> _TASK INSTRUCTIONS_: When you reach the line with "M 14,1008 L" in the listing below, transcribe it and each line after it up to and including the line with "M 24,534 L 121,707", exactly and with nothing else.

> _SOURCE DATA_:

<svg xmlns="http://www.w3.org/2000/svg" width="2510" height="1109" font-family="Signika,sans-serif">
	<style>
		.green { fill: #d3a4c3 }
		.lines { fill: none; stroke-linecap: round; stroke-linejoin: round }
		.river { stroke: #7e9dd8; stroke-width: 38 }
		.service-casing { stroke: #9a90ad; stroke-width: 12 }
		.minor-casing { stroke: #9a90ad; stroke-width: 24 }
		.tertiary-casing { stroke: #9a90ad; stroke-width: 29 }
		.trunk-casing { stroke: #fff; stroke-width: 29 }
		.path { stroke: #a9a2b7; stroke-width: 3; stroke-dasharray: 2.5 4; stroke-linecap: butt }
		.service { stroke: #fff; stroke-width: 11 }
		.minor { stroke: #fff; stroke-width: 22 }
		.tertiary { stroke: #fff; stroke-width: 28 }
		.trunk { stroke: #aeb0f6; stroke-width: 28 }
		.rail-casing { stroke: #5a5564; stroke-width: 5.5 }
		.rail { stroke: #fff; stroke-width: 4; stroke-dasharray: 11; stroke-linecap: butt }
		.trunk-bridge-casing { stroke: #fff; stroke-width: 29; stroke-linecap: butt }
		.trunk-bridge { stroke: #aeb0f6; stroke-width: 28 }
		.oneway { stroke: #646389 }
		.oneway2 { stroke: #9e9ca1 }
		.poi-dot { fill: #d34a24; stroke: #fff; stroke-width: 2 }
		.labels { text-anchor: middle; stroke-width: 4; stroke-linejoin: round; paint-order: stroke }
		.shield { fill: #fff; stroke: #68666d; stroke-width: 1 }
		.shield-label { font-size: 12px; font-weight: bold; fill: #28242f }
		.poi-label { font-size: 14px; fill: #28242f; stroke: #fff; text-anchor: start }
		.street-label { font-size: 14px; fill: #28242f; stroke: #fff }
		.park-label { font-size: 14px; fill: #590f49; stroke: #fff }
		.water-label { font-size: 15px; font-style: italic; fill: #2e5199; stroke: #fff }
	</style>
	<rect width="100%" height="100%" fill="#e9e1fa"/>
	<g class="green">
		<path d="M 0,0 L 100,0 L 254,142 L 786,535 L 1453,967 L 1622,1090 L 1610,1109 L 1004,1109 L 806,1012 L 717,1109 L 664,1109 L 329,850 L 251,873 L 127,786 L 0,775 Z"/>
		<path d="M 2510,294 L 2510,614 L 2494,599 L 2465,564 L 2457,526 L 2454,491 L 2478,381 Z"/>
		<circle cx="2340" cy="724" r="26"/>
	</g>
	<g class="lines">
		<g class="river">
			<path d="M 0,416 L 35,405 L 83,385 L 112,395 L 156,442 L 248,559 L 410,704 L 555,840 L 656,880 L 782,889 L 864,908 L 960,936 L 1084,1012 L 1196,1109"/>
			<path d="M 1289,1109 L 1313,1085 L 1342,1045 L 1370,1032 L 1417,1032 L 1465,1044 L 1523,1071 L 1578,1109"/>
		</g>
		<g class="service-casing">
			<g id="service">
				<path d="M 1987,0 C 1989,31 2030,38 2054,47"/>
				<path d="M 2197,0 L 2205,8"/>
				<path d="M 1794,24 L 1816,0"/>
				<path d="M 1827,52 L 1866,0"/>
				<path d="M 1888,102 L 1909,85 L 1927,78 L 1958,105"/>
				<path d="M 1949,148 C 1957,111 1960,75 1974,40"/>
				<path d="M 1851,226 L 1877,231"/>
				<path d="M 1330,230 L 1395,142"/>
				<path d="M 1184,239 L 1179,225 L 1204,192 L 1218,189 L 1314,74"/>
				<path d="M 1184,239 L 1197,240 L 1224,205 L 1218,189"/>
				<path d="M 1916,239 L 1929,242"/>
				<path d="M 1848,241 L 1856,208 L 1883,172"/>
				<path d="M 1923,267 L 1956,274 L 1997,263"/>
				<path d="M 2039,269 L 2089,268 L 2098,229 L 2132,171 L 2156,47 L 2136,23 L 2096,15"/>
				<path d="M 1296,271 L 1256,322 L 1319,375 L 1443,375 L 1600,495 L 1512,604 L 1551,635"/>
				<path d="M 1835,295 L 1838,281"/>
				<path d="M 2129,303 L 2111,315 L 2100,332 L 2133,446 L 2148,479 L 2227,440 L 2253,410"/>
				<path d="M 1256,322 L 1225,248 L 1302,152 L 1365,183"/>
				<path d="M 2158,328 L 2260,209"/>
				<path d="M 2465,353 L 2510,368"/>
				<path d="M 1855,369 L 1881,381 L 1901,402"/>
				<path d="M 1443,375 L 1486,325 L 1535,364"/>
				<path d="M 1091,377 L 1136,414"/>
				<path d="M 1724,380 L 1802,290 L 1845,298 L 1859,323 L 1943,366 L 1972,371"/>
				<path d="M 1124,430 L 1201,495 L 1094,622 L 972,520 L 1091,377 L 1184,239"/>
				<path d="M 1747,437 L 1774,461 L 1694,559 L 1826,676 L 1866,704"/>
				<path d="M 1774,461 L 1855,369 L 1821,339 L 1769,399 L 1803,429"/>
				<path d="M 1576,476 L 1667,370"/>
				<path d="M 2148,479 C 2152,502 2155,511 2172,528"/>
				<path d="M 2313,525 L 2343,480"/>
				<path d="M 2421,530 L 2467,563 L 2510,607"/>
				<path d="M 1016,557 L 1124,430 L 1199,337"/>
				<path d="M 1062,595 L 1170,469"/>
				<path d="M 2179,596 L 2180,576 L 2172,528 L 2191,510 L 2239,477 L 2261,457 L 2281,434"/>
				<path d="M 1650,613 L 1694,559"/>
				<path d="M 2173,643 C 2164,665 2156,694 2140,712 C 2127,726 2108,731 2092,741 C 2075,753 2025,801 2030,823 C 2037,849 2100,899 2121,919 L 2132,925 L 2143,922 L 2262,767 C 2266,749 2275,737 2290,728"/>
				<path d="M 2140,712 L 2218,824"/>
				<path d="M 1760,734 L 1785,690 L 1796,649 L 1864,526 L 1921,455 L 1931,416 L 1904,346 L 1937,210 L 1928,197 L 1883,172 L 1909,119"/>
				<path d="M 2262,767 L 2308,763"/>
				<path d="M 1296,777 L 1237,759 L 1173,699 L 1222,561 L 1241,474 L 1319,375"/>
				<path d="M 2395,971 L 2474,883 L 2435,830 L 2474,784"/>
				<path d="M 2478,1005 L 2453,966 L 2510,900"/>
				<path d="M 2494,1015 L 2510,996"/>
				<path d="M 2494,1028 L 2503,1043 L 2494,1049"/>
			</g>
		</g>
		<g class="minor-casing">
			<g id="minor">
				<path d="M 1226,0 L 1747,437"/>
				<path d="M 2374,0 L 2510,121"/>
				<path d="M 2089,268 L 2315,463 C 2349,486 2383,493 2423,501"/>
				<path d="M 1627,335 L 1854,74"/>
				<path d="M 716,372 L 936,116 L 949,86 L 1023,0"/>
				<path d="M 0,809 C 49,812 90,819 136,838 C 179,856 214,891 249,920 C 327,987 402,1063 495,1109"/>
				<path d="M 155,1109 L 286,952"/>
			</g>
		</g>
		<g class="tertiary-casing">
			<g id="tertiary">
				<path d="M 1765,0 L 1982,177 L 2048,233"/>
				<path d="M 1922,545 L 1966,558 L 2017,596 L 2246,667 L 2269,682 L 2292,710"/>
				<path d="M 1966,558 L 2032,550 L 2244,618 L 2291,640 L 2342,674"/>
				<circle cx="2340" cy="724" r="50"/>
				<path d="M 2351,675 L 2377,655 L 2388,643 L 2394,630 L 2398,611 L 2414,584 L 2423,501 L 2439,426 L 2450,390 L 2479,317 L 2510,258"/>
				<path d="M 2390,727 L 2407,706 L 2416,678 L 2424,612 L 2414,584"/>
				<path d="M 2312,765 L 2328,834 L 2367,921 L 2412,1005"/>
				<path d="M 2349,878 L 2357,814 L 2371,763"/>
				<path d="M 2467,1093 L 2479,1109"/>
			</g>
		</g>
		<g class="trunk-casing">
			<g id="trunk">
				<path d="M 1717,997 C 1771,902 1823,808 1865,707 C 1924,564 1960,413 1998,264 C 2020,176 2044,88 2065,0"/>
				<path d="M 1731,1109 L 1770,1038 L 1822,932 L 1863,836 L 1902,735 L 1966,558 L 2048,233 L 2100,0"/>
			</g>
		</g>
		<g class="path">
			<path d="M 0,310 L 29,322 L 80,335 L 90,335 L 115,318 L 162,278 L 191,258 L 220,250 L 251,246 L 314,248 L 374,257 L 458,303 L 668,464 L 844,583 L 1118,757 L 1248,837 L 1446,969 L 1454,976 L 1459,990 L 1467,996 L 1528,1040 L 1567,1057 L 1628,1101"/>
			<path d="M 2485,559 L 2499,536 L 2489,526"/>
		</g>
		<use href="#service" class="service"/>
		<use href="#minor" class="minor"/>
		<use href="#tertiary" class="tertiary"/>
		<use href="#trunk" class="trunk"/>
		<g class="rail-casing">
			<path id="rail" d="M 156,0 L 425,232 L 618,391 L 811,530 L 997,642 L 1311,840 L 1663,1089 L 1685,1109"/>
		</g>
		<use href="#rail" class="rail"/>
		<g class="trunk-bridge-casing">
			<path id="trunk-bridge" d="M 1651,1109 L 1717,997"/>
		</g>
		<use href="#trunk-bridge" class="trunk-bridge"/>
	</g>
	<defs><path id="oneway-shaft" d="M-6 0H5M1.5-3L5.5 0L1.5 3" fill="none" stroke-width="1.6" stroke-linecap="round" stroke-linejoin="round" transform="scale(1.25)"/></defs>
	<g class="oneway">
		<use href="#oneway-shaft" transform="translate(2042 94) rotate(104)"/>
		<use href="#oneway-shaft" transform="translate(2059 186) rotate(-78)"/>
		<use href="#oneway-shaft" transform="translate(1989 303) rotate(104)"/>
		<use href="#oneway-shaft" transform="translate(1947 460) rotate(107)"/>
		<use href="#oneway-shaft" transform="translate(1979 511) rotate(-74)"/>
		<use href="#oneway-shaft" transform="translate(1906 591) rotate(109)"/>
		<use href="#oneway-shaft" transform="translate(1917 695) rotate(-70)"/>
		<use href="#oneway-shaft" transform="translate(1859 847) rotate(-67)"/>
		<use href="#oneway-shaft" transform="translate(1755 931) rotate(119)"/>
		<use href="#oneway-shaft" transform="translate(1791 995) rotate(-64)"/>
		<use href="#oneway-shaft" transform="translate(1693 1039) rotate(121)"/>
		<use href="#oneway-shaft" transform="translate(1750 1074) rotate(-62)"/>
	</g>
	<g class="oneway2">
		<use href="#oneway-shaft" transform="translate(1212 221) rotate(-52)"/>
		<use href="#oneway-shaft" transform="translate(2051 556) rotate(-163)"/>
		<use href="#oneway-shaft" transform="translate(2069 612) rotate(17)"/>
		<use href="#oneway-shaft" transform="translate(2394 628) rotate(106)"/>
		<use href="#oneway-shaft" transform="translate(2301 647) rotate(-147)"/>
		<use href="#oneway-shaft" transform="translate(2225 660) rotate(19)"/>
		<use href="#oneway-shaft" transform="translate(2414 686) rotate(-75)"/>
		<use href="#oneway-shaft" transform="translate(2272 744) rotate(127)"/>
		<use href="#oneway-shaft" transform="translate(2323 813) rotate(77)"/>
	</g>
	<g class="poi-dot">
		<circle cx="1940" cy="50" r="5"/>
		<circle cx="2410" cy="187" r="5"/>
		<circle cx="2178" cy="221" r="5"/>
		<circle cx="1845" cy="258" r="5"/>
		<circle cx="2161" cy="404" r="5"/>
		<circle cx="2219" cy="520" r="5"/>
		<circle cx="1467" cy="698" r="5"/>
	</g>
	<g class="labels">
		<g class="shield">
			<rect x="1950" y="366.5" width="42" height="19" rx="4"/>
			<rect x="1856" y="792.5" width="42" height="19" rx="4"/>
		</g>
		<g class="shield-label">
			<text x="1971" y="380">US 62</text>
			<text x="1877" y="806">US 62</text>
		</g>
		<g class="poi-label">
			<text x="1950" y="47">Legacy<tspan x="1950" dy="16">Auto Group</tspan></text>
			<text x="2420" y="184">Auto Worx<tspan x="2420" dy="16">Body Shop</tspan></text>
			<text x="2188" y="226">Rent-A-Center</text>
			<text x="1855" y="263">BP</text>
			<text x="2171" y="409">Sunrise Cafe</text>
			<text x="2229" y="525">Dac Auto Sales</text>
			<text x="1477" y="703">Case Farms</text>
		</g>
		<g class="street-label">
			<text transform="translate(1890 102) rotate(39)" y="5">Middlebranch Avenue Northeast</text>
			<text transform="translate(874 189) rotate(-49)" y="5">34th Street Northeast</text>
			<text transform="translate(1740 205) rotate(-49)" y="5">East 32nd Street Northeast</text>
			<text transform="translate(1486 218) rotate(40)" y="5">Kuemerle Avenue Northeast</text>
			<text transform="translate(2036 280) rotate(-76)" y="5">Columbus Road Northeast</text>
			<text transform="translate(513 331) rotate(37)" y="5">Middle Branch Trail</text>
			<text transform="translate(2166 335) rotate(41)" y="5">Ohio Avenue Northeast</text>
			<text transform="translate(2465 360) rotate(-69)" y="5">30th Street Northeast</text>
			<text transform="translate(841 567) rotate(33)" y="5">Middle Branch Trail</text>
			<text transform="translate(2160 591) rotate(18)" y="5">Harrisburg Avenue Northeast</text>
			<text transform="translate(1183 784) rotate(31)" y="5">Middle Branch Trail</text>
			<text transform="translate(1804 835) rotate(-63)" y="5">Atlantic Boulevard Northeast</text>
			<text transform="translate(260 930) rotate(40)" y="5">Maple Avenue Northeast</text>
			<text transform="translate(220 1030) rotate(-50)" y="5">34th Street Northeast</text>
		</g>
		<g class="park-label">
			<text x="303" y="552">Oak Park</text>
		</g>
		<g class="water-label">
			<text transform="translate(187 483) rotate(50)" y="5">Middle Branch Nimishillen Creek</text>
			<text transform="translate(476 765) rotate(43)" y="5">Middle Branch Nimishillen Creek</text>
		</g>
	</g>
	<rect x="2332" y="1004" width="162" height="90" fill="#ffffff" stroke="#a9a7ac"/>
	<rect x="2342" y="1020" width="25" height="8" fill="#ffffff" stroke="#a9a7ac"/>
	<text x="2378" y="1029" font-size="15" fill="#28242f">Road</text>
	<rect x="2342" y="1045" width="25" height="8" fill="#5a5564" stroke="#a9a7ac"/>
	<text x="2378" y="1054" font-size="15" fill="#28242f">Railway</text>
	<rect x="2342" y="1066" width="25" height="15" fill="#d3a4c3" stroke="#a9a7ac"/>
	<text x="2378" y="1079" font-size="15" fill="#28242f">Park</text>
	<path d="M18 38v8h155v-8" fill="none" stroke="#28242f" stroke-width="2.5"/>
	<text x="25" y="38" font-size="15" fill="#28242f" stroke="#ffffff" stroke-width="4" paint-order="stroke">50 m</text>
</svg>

---

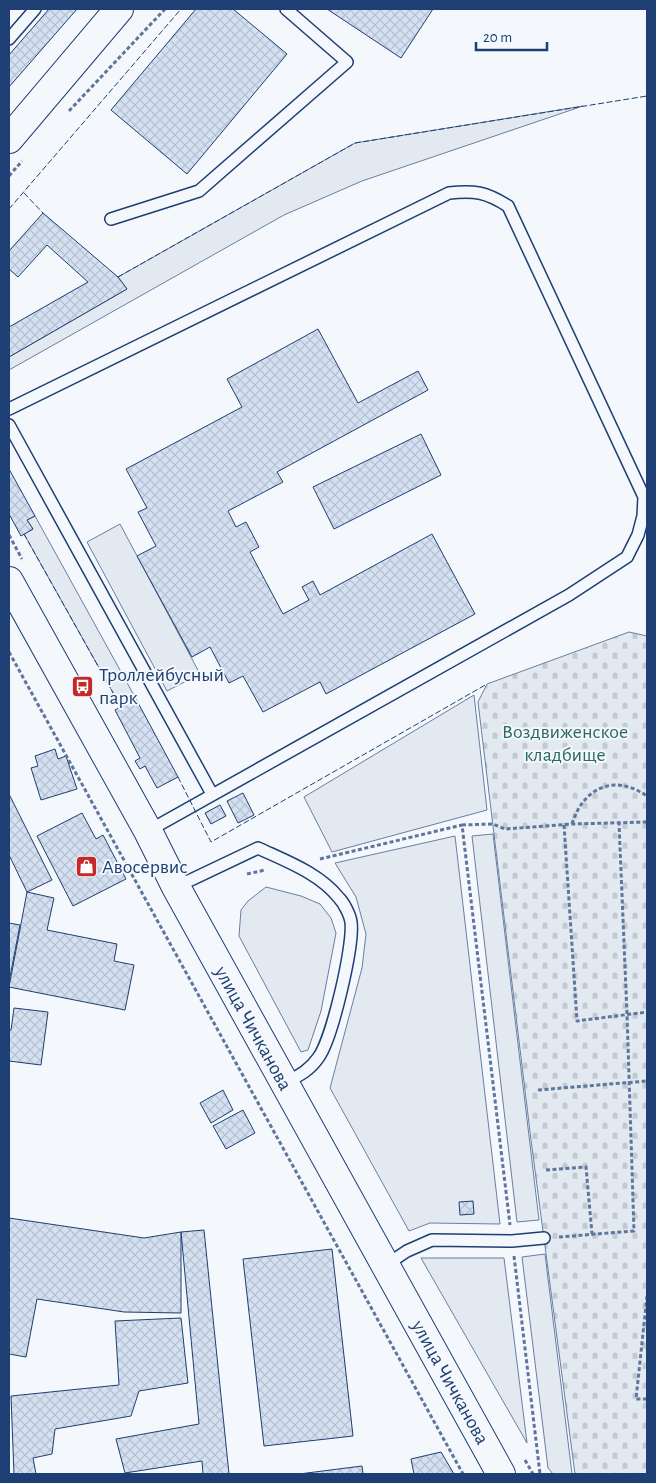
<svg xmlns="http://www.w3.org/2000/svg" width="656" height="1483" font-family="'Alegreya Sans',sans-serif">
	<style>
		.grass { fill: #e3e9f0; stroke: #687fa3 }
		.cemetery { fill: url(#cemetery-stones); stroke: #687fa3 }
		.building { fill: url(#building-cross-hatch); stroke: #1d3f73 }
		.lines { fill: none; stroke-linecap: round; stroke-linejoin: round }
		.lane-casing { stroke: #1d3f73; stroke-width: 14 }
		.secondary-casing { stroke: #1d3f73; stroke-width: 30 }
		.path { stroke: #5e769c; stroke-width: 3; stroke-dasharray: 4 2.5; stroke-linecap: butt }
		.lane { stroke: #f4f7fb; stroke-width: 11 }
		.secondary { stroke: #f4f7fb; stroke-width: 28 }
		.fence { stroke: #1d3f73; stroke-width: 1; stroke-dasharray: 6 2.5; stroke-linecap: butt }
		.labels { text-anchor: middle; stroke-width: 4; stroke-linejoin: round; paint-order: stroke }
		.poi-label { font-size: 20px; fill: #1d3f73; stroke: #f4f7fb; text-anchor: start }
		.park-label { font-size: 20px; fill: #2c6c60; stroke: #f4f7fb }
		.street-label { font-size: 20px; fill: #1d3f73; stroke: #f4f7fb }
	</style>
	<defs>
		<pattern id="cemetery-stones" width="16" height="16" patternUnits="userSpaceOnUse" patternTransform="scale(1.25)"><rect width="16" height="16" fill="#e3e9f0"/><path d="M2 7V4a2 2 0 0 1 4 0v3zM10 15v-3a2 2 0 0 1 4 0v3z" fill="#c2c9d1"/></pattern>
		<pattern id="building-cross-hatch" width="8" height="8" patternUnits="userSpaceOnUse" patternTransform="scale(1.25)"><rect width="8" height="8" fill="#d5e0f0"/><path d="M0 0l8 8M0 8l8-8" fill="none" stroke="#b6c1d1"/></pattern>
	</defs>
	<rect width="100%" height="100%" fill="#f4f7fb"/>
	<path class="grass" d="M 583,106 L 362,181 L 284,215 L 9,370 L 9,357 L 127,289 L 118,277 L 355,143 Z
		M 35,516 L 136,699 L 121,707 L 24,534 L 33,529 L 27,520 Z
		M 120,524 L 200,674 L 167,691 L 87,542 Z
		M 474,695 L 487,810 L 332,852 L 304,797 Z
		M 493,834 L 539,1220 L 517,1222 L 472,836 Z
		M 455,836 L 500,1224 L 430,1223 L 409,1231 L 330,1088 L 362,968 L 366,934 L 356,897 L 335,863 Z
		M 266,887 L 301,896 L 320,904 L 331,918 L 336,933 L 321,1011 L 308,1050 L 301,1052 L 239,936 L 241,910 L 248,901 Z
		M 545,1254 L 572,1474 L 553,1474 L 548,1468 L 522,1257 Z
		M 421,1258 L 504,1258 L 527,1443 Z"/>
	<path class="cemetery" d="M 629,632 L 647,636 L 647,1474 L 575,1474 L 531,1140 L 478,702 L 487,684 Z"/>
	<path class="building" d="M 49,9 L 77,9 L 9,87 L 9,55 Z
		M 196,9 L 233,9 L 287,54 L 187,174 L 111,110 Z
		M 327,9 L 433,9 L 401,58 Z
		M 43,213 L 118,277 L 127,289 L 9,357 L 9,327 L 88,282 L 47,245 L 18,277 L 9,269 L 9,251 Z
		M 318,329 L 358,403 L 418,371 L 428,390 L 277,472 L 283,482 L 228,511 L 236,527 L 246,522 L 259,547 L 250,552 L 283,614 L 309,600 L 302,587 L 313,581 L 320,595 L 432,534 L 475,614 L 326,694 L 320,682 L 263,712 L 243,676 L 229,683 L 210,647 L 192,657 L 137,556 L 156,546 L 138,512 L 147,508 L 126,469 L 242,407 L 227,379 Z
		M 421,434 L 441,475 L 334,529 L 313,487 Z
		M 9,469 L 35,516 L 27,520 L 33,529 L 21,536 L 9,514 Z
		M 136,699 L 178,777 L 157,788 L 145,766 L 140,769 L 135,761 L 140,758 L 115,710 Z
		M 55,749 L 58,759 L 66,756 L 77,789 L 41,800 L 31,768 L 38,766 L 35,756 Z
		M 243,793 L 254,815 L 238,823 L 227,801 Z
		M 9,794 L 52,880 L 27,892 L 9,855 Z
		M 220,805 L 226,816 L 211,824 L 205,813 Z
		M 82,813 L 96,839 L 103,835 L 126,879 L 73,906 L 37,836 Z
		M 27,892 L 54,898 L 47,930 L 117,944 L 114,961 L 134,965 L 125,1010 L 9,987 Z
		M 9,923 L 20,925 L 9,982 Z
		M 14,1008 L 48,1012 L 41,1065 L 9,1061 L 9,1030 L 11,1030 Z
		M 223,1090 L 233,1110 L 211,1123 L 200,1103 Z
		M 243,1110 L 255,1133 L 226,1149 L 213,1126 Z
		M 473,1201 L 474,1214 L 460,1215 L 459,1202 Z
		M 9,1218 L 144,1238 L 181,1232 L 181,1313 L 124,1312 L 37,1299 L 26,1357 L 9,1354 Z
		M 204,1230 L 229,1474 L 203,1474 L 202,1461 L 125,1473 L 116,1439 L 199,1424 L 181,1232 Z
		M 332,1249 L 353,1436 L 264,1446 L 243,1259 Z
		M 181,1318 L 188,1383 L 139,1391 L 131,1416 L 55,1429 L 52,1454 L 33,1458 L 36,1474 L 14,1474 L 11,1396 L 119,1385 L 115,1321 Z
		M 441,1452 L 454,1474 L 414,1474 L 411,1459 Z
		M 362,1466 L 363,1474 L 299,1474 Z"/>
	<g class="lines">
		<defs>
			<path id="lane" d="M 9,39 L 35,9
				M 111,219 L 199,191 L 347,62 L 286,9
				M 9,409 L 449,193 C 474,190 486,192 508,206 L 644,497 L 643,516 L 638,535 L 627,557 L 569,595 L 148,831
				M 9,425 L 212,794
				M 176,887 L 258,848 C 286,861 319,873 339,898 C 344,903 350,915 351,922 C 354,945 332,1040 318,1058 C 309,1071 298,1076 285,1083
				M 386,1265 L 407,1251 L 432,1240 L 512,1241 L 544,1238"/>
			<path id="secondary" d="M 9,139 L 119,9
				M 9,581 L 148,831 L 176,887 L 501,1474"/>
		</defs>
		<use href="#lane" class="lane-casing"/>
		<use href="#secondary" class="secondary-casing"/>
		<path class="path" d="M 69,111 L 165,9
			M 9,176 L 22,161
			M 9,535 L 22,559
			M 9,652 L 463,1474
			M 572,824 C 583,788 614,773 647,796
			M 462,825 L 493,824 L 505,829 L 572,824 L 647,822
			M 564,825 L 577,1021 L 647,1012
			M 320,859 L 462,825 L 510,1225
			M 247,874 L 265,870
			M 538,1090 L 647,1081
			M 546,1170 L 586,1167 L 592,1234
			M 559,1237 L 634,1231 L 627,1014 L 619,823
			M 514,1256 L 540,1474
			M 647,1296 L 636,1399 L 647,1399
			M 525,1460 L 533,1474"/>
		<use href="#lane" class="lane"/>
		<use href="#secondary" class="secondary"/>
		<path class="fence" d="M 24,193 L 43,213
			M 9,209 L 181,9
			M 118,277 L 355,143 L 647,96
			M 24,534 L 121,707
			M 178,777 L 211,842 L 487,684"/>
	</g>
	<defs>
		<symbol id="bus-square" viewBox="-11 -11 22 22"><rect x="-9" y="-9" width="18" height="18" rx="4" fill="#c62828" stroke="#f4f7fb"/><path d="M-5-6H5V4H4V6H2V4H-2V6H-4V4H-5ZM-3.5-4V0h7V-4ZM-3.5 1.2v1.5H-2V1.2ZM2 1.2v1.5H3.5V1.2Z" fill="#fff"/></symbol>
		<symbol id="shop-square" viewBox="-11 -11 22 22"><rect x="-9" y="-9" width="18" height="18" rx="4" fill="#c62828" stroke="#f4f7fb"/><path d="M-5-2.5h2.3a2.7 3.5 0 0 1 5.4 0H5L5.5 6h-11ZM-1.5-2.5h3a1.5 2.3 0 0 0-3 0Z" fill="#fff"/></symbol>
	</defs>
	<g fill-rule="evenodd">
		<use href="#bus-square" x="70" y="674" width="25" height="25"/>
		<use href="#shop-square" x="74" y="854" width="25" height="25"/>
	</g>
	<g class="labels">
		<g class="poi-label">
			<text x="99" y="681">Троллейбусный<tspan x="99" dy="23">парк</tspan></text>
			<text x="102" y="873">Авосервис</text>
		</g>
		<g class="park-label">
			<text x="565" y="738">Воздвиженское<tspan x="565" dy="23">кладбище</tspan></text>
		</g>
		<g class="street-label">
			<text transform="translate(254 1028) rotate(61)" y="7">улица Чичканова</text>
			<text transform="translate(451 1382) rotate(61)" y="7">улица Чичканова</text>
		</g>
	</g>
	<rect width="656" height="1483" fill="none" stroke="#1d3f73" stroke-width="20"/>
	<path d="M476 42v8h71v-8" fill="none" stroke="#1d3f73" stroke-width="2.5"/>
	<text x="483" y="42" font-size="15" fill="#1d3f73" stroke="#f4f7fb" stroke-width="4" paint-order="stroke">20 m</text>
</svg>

> _RESULT_:
		M 14,1008 L 48,1012 L 41,1065 L 9,1061 L 9,1030 L 11,1030 Z
		M 223,1090 L 233,1110 L 211,1123 L 200,1103 Z
		M 243,1110 L 255,1133 L 226,1149 L 213,1126 Z
		M 473,1201 L 474,1214 L 460,1215 L 459,1202 Z
		M 9,1218 L 144,1238 L 181,1232 L 181,1313 L 124,1312 L 37,1299 L 26,1357 L 9,1354 Z
		M 204,1230 L 229,1474 L 203,1474 L 202,1461 L 125,1473 L 116,1439 L 199,1424 L 181,1232 Z
		M 332,1249 L 353,1436 L 264,1446 L 243,1259 Z
		M 181,1318 L 188,1383 L 139,1391 L 131,1416 L 55,1429 L 52,1454 L 33,1458 L 36,1474 L 14,1474 L 11,1396 L 119,1385 L 115,1321 Z
		M 441,1452 L 454,1474 L 414,1474 L 411,1459 Z
		M 362,1466 L 363,1474 L 299,1474 Z"/>
	<g class="lines">
		<defs>
			<path id="lane" d="M 9,39 L 35,9
				M 111,219 L 199,191 L 347,62 L 286,9
				M 9,409 L 449,193 C 474,190 486,192 508,206 L 644,497 L 643,516 L 638,535 L 627,557 L 569,595 L 148,831
				M 9,425 L 212,794
				M 176,887 L 258,848 C 286,861 319,873 339,898 C 344,903 350,915 351,922 C 354,945 332,1040 318,1058 C 309,1071 298,1076 285,1083
				M 386,1265 L 407,1251 L 432,1240 L 512,1241 L 544,1238"/>
			<path id="secondary" d="M 9,139 L 119,9
				M 9,581 L 148,831 L 176,887 L 501,1474"/>
		</defs>
		<use href="#lane" class="lane-casing"/>
		<use href="#secondary" class="secondary-casing"/>
		<path class="path" d="M 69,111 L 165,9
			M 9,176 L 22,161
			M 9,535 L 22,559
			M 9,652 L 463,1474
			M 572,824 C 583,788 614,773 647,796
			M 462,825 L 493,824 L 505,829 L 572,824 L 647,822
			M 564,825 L 577,1021 L 647,1012
			M 320,859 L 462,825 L 510,1225
			M 247,874 L 265,870
			M 538,1090 L 647,1081
			M 546,1170 L 586,1167 L 592,1234
			M 559,1237 L 634,1231 L 627,1014 L 619,823
			M 514,1256 L 540,1474
			M 647,1296 L 636,1399 L 647,1399
			M 525,1460 L 533,1474"/>
		<use href="#lane" class="lane"/>
		<use href="#secondary" class="secondary"/>
		<path class="fence" d="M 24,193 L 43,213
			M 9,209 L 181,9
			M 118,277 L 355,143 L 647,96
			M 24,534 L 121,707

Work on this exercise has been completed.